Abstract

In Case C-364/13, International Stem Cell Corporation (ISCO) v. Comptroller General of Patents (18 December 2014), the Court of Justice of the European Union distinguished its earlier ruling in Brustle v. Greenpeace (Brustle) with regard to the patent eligibility of non-fertilised human ova stimulated by parthenogenesis. The Court found that in order to be considered a human embryo – and thus to be unpatentable under the EU Biotechnology Directive – the stimulated ovum must have the “inherent capacity to develop into a human being”. This permits the patenting of innovative pluripotent parthenotes and their applications. Yet the ISCO decision also leaves considerable discretion to national courts. Hence, the full impact of the decision still depends on national implementations. Moreover, ISCO only applies to very specific human embryonic stem cells (hESCs) and lacks further clarification concerning other non-totipotent hESCs, such as stem cells created through somatic cell nuclear transfer.
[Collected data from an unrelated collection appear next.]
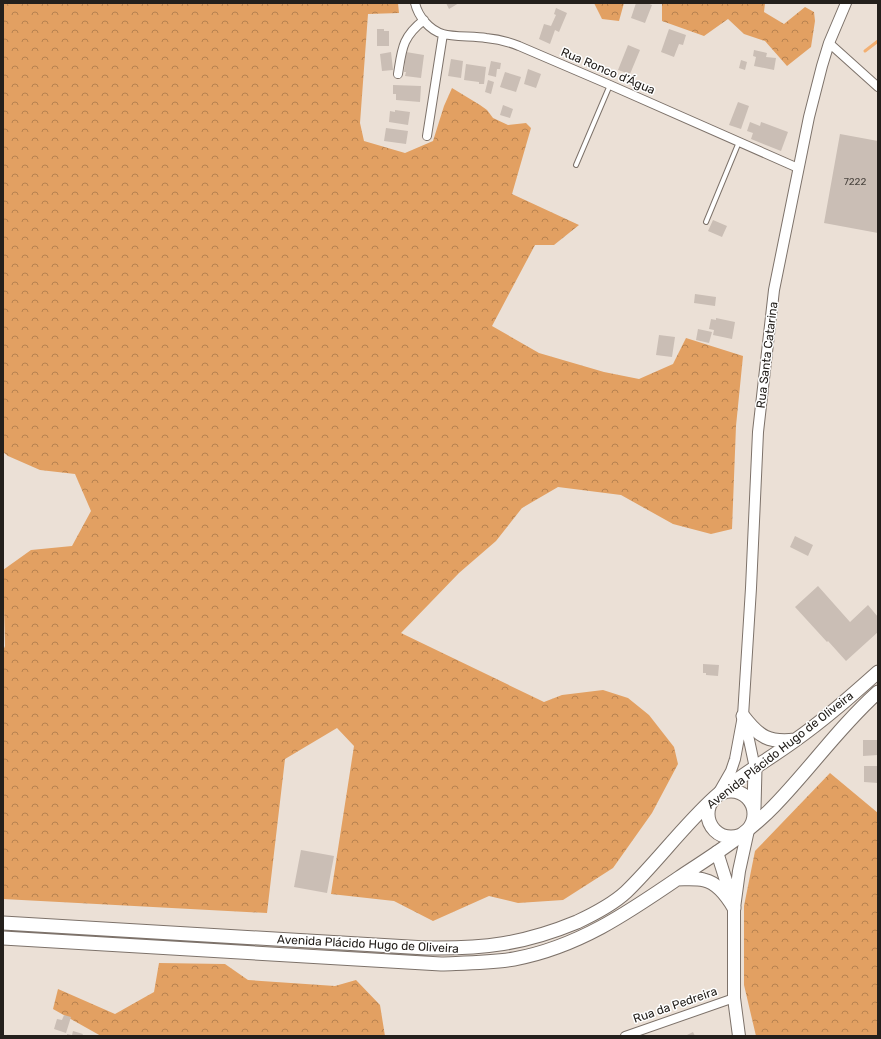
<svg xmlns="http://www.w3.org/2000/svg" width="881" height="1039" font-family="Rubik,sans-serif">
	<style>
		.forest { fill: url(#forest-crowns) }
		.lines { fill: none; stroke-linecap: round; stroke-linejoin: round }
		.stream { stroke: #f3b072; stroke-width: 3 }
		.building { fill: #cabeb5 }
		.service-casing { stroke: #7d726a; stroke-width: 6 }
		.minor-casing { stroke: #7d726a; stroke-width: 10 }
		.tertiary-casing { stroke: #7d726a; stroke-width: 12 }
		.secondary-casing { stroke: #7d726a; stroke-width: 14 }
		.primary-casing { stroke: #7d726a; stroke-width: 15 }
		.service { stroke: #fff; stroke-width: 4 }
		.minor { stroke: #fff; stroke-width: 8 }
		.tertiary { stroke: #fff; stroke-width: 10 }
		.secondary { stroke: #fff; stroke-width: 12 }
		.primary { stroke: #fff; stroke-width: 13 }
		.labels { text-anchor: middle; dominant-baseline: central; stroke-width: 3; stroke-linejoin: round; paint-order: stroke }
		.number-label { font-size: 10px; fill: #4e4842 }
		.street-label { font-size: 12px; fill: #24201c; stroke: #fff }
	</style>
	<defs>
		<pattern id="forest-crowns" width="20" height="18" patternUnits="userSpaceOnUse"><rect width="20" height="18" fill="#e2a062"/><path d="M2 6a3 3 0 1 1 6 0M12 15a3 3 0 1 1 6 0" fill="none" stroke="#b78250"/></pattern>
	</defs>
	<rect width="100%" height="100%" fill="#ebe0d6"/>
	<path class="forest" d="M3 3H398L399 13 368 14 360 123 364 141 405 153 433 141 444 106 452 88 480 105 487 110 493 118 508 125 526 123 531 128 512 194 579 225 554 245H535L492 326 539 353 604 372 639 379 673 364 686 338 743 356 736 426 732 529 711 534 673 524 621 495 558 487 522 508 496 541 459 573 401 633 544 702 562 695 603 690 628 698 649 715 674 747 678 764 652 813 613 868 563 900 518 903 489 896 433 921 394 901 331 894 354 746 337 728 285 759 267 913 3 899V651L5 646 3 570 31 550 72 546 91 511 75 474 40 470 8 456 3 452Z
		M594 3H624L619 21 602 19Z
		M662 3H765L764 12 784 24 805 7 814 12 815 21 811 47 787 66 765 41 744 34 728 19 704 36 662 21Z
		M830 773 878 813V1036H756L744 985V906L755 851Z
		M159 963 225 964 248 980 335 986 356 980 380 1005 385 1036H101L53 1009 58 989 115 1014 154 992Z"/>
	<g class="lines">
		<path class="stream" d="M865 51 878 41"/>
	</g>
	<path class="building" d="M446 3H459L449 9Z
		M636 3H647L652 5 645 23 631 18Z
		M556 8 567 13 559 32 555 30 550 44 539 39 544 24 551 26 556 15 554 14Z
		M377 29H384V31H389V46H377Z
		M669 29 686 35 683 45 679 44 674 57 661 52Z
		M628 45 640 50 630 74 618 70Z
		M754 50 767 53 766 57 776 58 774 70 754 66 756 57 753 56Z
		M391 52 393 70 382 71 380 54Z
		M406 52 424 55 421 78 405 76 406 72H404Z
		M451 59 463 61 461 78 448 76Z
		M741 60 747 62 745 70 739 68Z
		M491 61 501 63 500 69H497L496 77 488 75Z
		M466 64 486 67 484 84H479V82L464 80Z
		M528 69 541 74 536 88 524 84Z
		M505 72 521 77 516 92 500 87Z
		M488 80 494 82 491 94 485 92Z
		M393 85 421 86 420 102 396 100V94H393Z
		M738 102 749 106 741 129 729 125Z
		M503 105 513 109 510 118 500 115Z
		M395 110 410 112 408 125 389 122 390 111 395 112Z
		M750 122 760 126 761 122 788 132 781 151 751 139 753 133 747 131Z
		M386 128 408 131 406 144 384 141Z
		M840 134 878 141V233L824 223Z
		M713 220 727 226 722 237 708 231Z
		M695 294 716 297 715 306 694 303Z
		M716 318 735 322 732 339 713 335 714 330 709 329 711 319 716 320Z
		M698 329 712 332 709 343 696 340Z
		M659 335 675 337 672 357 656 355Z
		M795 536 813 545 808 556 790 547Z
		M818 586 850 622 868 605 878 617V632L846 661 828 641 827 642 795 607Z
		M703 664 719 665 718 676 706 675V673H703Z
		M863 740H878V755L863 756Z
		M864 766H878V783L864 782Z
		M301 850 334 856 327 893 294 887Z
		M64 1015 71 1017 66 1033 54 1029 57 1019 62 1020Z
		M73 1031 83 1034 82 1036H67V1034L72 1035Z
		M693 1032 695 1036H685Z"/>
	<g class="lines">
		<g class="service-casing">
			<path id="service" d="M576 165 610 85
				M706 222 739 142"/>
		</g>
		<g class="minor-casing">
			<path id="minor" d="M415 3C418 16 429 30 443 34 453 37 475 36 486 38 498 39 509 42 519 46L610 85 798 168
				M829 43 878 87
				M398 74C402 49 402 37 424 20
				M427 136 443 34
				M625 1036 734 998"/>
		</g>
		<g class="tertiary-casing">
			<path id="tertiary" d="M745 721 755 768
				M719 792 731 771 735 759 743 716 751 588 758 432 774 290 809 117 822 66 829 43 846 3"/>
		</g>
		<g class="secondary-casing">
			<path id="secondary" d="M717 852 733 903
				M739 1036 734 998V908L739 871 748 830"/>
		</g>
		<g class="primary-casing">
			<path id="primary" d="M743 716C759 737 769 743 795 740
				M708 814a23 23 0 1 1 46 0a23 23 0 1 1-46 0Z
				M754 808 755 768
				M677 879C686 879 696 878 704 880 718 883 727 896 734 908
				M3 923 426 948C483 949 524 944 577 922 594 914 612 905 626 892 657 862 683 826 715 797 739 776 768 760 794 741 824 720 851 696 878 672
				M3 938 441 964C465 963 490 963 514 959 579 947 629 912 683 875 715 854 747 834 774 806 810 769 839 727 878 692"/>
		</g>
		<use href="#service" class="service"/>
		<use href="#minor" class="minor"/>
		<use href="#tertiary" class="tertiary"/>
		<use href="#secondary" class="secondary"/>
		<use href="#primary" class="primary"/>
	</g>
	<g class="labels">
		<g class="number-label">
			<text x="855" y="182">7222</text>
		</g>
		<g class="street-label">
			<text transform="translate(608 71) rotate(23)">Rua Ronco d’Água</text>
			<text transform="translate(767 355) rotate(-83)">Rua Santa Catarina</text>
			<text transform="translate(780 750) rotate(-38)">Avenida Plácido Hugo de Oliveira</text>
			<text transform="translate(368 944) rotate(3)">Avenida Plácido Hugo de Oliveira</text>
			<text transform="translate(675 1005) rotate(-19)">Rua da Pedreira</text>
		</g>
	</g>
	<rect width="881" height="1039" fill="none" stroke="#24201c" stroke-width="8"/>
</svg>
Considering the significance of Brustle and ISCO for regenerative medicine and cellular therapy, the persistent legal uncertainty is unfortunate. Irrespective of these flaws, however, ISCO has opened patentability doors that were previously closed and thereby reinvigorated crucial debates. Thus, this might have the “inherent capacity” of developing into a reasonable doctrine on stem cell patenting. Paradoxically, the patentability of isolated hESCs is now less certain in the US, making a brief comparison inevitable.